2.Path Planning Algorithms: By employing dynamic path planning algorithms, unmanned forklifts can automatically adjust their travel routes based on real-time environmental data, avoiding obstacles and hazardous areas. This adaptive capability enables unmanned forklifts to operate efficiently in busy and constantly changing environments. Path planning algorithms not only focus on obstacle avoidance but also optimize travel routes to reduce path length and time, thereby enhancing handling efficiency and overall operational efficiency. Dynamic path planning can proactively identify potential hazardous areas, such as crowded areas or narrow passages, to select the safest travel routes and reduce the risk of accidents.

3.Real-time Monitoring and Remote Control

1. Real-time Monitoring System: Using 4G or wireless WiFi, the forklift sensor data is transmitted in real-time over the network to backend servers to monitor the operational status of unmanned forklifts.

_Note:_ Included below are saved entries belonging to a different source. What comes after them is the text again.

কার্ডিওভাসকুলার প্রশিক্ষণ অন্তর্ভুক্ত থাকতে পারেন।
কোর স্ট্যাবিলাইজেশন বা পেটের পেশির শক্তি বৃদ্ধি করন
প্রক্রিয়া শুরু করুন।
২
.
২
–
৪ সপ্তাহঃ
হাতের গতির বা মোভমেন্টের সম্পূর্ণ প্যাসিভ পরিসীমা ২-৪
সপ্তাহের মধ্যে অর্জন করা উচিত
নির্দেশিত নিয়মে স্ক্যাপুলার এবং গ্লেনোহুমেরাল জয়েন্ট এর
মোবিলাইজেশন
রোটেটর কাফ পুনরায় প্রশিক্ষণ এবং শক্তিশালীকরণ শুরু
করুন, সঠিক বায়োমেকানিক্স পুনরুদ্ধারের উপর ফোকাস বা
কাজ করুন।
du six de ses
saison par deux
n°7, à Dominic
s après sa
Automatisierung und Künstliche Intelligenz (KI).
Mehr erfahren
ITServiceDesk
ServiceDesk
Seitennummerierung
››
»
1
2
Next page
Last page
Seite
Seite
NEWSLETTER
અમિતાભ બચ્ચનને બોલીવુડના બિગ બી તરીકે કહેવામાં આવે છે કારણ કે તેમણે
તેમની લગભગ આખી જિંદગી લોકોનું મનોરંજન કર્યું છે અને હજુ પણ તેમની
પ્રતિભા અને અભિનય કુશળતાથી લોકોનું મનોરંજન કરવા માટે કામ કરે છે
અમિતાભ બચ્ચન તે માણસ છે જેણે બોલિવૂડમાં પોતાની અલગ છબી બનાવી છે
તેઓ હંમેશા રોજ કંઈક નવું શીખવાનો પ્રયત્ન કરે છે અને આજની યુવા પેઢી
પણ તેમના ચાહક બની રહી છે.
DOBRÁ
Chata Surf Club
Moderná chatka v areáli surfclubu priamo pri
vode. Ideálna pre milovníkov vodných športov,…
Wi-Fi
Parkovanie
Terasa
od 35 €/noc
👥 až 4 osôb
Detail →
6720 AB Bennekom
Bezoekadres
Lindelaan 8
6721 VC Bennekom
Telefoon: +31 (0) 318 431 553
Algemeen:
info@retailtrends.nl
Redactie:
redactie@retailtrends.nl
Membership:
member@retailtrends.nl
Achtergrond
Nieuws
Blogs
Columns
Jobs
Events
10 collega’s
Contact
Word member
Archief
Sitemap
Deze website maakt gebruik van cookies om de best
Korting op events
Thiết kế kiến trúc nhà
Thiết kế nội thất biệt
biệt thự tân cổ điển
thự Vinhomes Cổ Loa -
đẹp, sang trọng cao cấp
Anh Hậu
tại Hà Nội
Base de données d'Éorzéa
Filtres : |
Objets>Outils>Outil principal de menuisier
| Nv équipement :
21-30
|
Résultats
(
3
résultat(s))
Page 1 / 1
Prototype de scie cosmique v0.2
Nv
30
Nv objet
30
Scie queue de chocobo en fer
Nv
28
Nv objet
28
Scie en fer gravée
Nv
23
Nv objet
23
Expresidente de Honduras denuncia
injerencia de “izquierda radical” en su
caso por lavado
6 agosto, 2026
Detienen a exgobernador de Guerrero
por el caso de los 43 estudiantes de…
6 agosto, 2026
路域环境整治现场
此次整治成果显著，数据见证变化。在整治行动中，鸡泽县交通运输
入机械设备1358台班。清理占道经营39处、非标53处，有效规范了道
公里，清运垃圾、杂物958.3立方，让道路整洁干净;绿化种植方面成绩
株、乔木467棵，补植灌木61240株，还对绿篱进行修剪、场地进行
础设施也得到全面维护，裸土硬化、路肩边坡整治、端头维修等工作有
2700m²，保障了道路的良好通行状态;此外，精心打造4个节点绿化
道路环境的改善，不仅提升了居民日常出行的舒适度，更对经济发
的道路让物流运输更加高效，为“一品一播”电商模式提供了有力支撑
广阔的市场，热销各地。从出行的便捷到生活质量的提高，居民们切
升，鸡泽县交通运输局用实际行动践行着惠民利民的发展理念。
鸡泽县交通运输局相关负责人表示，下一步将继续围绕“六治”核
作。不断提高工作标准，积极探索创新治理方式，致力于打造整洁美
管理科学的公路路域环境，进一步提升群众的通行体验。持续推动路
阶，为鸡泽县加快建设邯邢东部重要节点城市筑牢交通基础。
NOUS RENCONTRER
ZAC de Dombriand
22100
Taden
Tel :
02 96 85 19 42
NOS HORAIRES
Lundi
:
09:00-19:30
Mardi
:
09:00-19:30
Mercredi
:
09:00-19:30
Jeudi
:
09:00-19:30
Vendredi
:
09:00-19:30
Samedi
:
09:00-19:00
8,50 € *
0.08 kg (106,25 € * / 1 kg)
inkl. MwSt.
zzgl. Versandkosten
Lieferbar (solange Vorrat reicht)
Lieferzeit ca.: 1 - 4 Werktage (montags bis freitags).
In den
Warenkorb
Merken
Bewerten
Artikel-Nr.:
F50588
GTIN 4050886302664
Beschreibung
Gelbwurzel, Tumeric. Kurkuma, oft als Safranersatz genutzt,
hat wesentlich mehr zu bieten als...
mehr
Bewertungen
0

It promptly alerts in case of abnormal vehicle conditions, facilitating quick troubleshooting to enhance efficiency.
2. Remote Control Function: Operators can intervene and operate unmanned forklifts in abnormal states through a remote control system, thereby preventing accidents in a timely manner.

4.Safety Protocols and Training

1. Safety Operation Procedures: Establish detailed operating procedures for unmanned forklifts, including startup, operation, parking, and emergency handling steps, to ensure compliance by operators.
2. Training and Drills: Provide systematic training for operators and conduct regular safety drills to enhance their ability to respond to emergencies effectively.
3. Area Segmentation and Warning Signs: Install clear warning signs and divide the working area of unmanned forklifts into safety zones to remind personnel to be cautious and avoid entering hazardous areas.

Summary

Mobile robots, especially unmanned forklifts, offer significant advantages in improving operational efficiency and reducing costs. However, ensuring their safety is equally crucial. By employing advanced sensor technologies, efficient navigation systems, redundant designs, real-time monitoring and remote control capabilities, network security measures, as well as establishing safety protocols and conducting training, unmanned forklifts can effectively mitigate various safety risks. This ensures safe and efficient operations in industrial, warehousing, and logistics sectors. Looking ahead, continuous technological advancements will further enhance the safety of mobile robots, providing robust support for the development of intelligent and automated systems.